In this example, x is approximately a one megabyte variable, assuming kind=int32. Even though the compiler may not warn if we instead declare this variable as parameter, it can cause segfaults and other seemingly random runtime errors.

Normally we would use a derived type instead of a bare module, but we did it here for simplicity.

Fortran allocate large variables

If the variable to be allocated is about one gigabyte or larger, sometimes special techniques are needed, even on systems with very large amounts of RAM including HPC. This is especially the case on Windows systems, where even the latest Windows 10 has particular limitations.

The error messages one may get upon allocating large variables in Fortran include:

Error allocating <N> bytes: Not enough space

Segmentation fault (core dumped)

For Windows, a peculiar limitation is that each variable (including allocatable) cannot exceed the virtual paging file size, even if the Windows computer has large amount of RAM that isn’t being exceeded. The paging file size may be inspected and set under: Control Panel | System and Security | System | Advanced system settings | Advanced | Performance | Settings | Advanced | Virtual memory

In general, the compiler may need to have the memory model flag set for the situation. This flag has a set of implications.

MacOS 11 excessive SSD write wear

As noted by Hector Martin and others, MacOS 11 appeared to have a possible kernel bug causing excessive SSD write wear whenever the SSD was in the “on” state. One can use “smartmontools” to check SSD write history:

brew install smartmontools

smartctl --all /dev/disk0

Note that SSD on state time can be much less than Mac powered-on time, particularly if the Mac is sitting idle.
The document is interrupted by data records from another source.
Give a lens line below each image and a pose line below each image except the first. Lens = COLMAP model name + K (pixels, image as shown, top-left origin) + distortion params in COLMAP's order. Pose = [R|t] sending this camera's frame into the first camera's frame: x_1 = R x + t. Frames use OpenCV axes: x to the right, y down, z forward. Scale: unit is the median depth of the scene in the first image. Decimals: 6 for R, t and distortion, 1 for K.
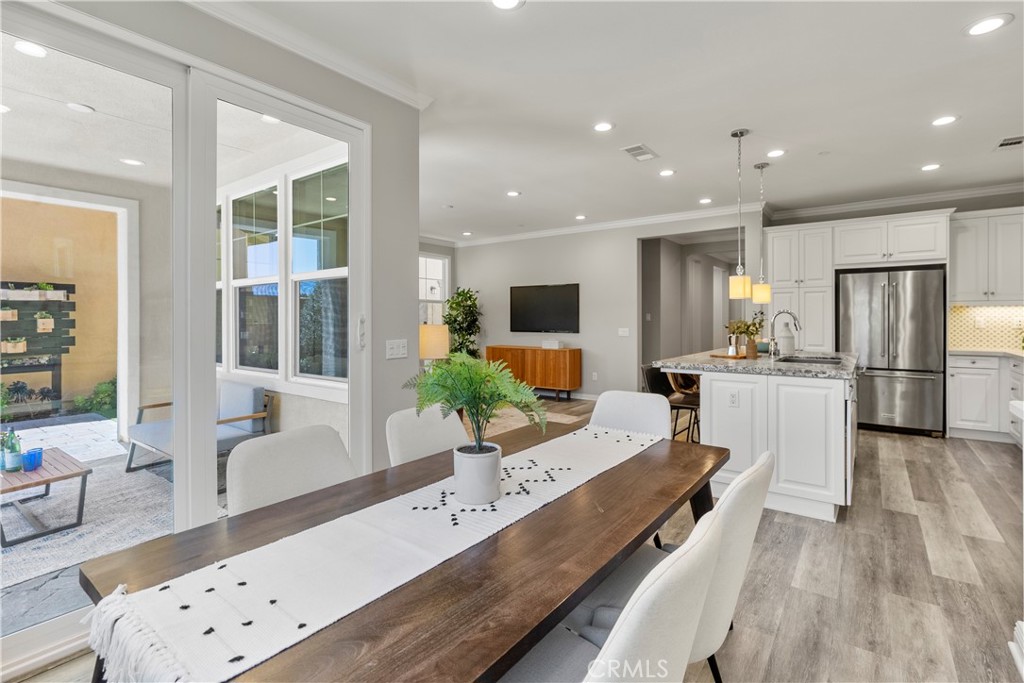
lens RADIAL K [[473.6, 0, 522.5], [0, 473.6, 323.2], [0, 0, 1]] dist [0.002872, -0.000611]
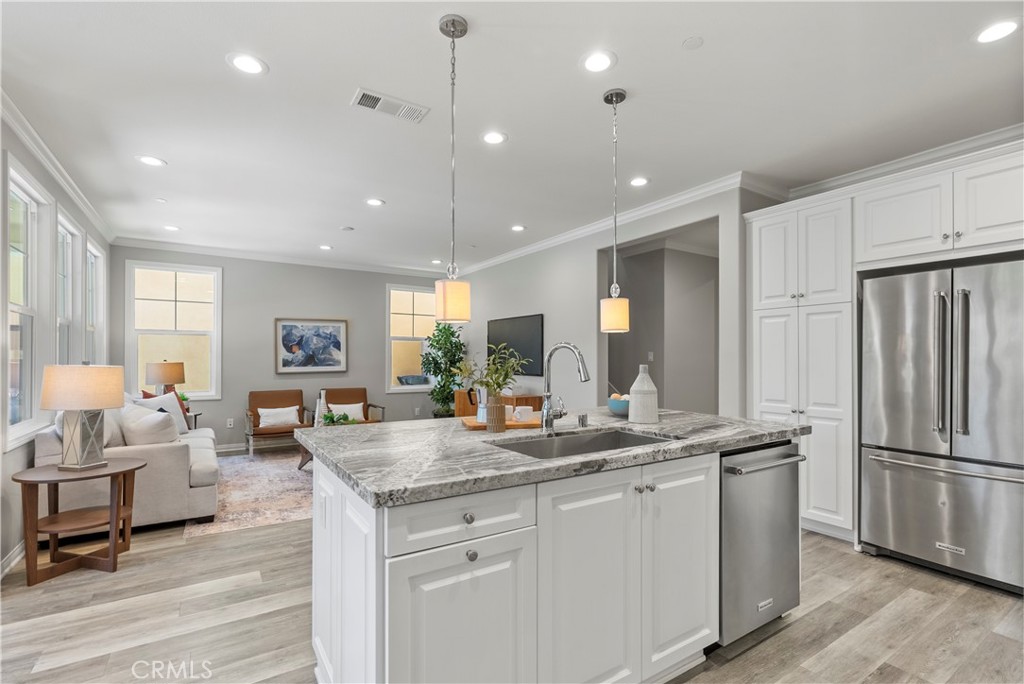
lens RADIAL K [[473.6, 0, 518.0], [0, 473.6, 361.3], [0, 0, 1]] dist [0.002872, -0.000611]
pose [[0.936108, 0.001699, -0.351708, 0.325968], [-0.001869, 0.999998, -0.000144, -0.003853], [0.351707, 0.000792, 0.936110, 0.223446]]
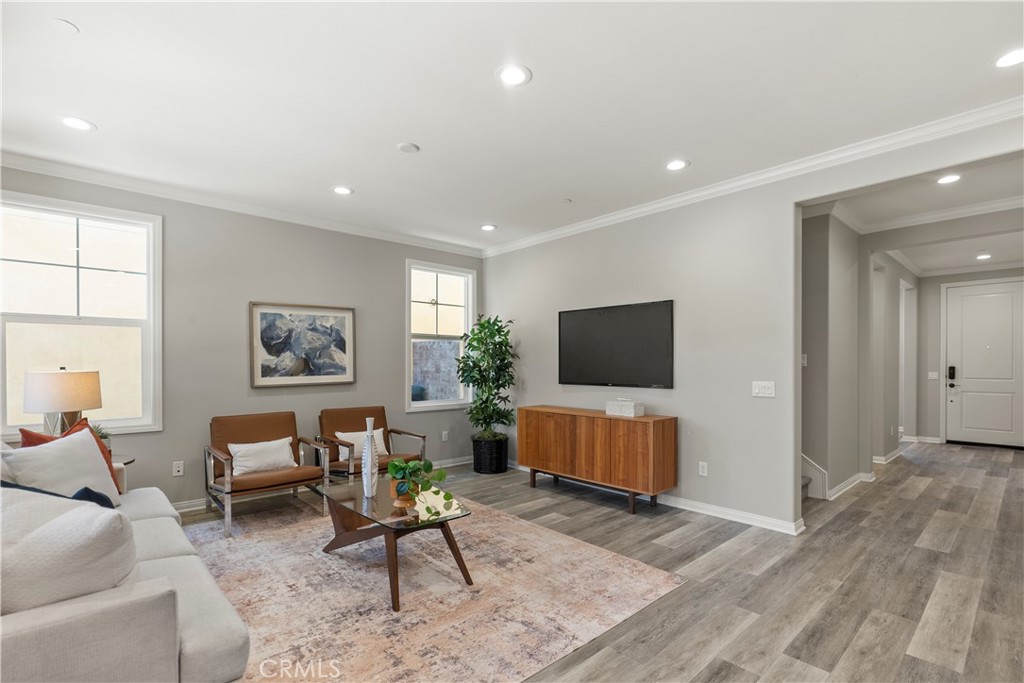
lens RADIAL K [[473.6, 0, 521.1], [0, 473.6, 369.7], [0, 0, 1]] dist [0.002872, -0.000611]
pose [[0.980230, 0.000608, -0.197858, 0.049286], [0.000746, 0.999977, 0.006765, -0.005101], [0.197858, -0.006779, 0.980207, 0.381433]]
This is especially the case for the Mac Mini, which may sit powered on but unused for the majority of the time by some users.

Thankfully as noted by Jonas Ribe, Hector Martin and others, MacOS 11.4 appears to have fixed this SSD write bug:

Thankfully we haven’t see the 100+ TB of excess SSD wear pre-11.4 as Jonas did. We saw less than 5TB of excess wear on each of our mostly idle, continuously powered on Mac Minis.

Again, tentatively this problem is resolved by MacOS 11.4.